DATA TO PROCESS:
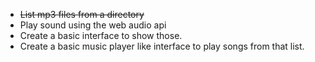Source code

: + ~~List mp3 files from a directory~~ 
+ Play sound using the web audio api
+ Create a basic interface to show those.
+ Create a basic music player like interface to play songs from that list.
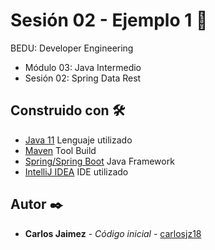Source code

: # Sesión 02 - Ejemplo 1 🤖

BEDU: Developer Engineering
- Módulo 03: Java Intermedio
- Sesión 02: Spring Data Rest

## Construido con 🛠️

* [Java 11]() Lenguaje utilizado
* [Maven]() Tool Build
* [Spring/Spring Boot]() Java Framework
* [IntelliJ IDEA]() IDE utilizado

## Autor ✒️

* **Carlos Jaimez** - *Código inicial* - [carlosjz18](https://github.com/carlosjz18)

WORK TO COMPLETE: Reproduce as a numbered list the lines of the records from the line with "from a directory~~" to the line with "## Autor ✒️", both included. Omit blank lines and leave the pictures out.

EXERCISE SOLUTION:
1. : + ~~List mp3 files from a directory~~ 
2. + Play sound using the web audio api
3. + Create a basic interface to show those.
4. + Create a basic music player like interface to play songs from that list.
5. Source code
6. : # Sesión 02 - Ejemplo 1 🤖
7. BEDU: Developer Engineering
8. - Módulo 03: Java Intermedio
9. - Sesión 02: Spring Data Rest
10. ## Construido con 🛠️
11. * [Java 11]() Lenguaje utilizado
12. * [Maven]() Tool Build
13. * [Spring/Spring Boot]() Java Framework
14. * [IntelliJ IDEA]() IDE utilizado
15. ## Autor ✒️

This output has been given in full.